Incubation of synthetic dolichyl pyrophosphate tetrasaccharide and GDP-[14C]mannose with calf pancreas microsomes gave three lipid-linked oligosaccharides, which could be extracted with chloroform/methanol (2:1) and separated on silica gel plates. The fastest migrating product was characterized as dolichyl pyrophosphate pentasaccharide based on gel filtration and high pressure liquid chromatography. The formation of the pentasaccharide-lipid was greatly stimulated by addition of synthetic tetrasaccharide-lipid and required the presence of Triton X-100. Dolichyl phosphate mannose could not replace GDP-mannose as a sugar donor. The structure of the pentasaccharide was determined by degradation with endo-beta-N-acetylglucosaminidase D, acetolysis, alpha-D-mannosidase, and concanavalin A-Sepharose chromatography, showing that the following reaction was taking place: alpha-D-Manp-(1 leads to 3)-beta-D-Manp-(1 leads to 4)-beta-D-GlcpNAc-(1 leads to 4)-alpha-D-GlcpNAcPPDol + GDPMan leads to GDP + alpha-D-Manp-(1 leads to 3)-[alpha-D-Manp-(1 leads to 6)]-beta-D-Manp-(1 leads to 4)-beta-D-GlcpNAc-(1 leads to 4)-alpha-D-GlcpNAcPPDol. The mannosyltransferase was partially characterized.     

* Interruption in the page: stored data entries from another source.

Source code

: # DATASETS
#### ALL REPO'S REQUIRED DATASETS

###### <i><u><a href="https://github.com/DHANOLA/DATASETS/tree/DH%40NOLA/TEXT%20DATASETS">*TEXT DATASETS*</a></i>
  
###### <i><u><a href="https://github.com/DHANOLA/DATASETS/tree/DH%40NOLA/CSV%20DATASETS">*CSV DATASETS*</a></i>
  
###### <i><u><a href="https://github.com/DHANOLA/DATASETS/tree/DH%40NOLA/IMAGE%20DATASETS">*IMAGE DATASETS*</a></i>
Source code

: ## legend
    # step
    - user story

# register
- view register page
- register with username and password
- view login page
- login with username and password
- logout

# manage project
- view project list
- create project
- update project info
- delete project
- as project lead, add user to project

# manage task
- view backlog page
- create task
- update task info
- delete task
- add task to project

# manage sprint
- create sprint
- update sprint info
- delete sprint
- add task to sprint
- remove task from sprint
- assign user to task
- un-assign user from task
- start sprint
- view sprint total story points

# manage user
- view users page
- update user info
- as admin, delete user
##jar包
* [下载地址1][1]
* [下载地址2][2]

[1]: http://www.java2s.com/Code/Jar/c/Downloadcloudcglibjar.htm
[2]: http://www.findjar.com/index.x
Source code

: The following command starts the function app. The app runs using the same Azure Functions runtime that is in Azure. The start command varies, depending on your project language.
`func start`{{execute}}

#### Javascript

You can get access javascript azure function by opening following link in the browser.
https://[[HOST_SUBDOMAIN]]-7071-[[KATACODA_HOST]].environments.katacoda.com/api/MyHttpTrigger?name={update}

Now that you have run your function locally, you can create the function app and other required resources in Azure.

Amphomycin inhibits the incorporation of mannose and GlcNAc into lipid-linked saccharides by aorta extracts

Amphomycin inhibits the incorporation of mannose from GDP-[¹⁴C]mannose and GlcNac from UDP-[³H]GlcNAc into lipid-linked saccharides by either a particulate or a solubilized enzyme fraction from pig aorta. The solubilized enzyme was much more sensitive to the antibiotic than was the particulate fraction with 50% inhibition being observed at 8–15 μg of amphomycin. Although the antibiotic inhibited mannose transfer from GDP-[¹⁴C]mannose into mannosyl-phosphoryl-dolichol, lipid-linked oligosaccharides and glycoprotein, the synthesis of mannosyl-phosphoryl-dolichol was much more sensitive to amphomycin. Amphomycin also inhibited the incorporation of mannose from GDP-[¹⁴C]mannose into mannosyl-phosphoryldecaprenol in particulate extracts of $\text{Mycobacterium smegmatis}$.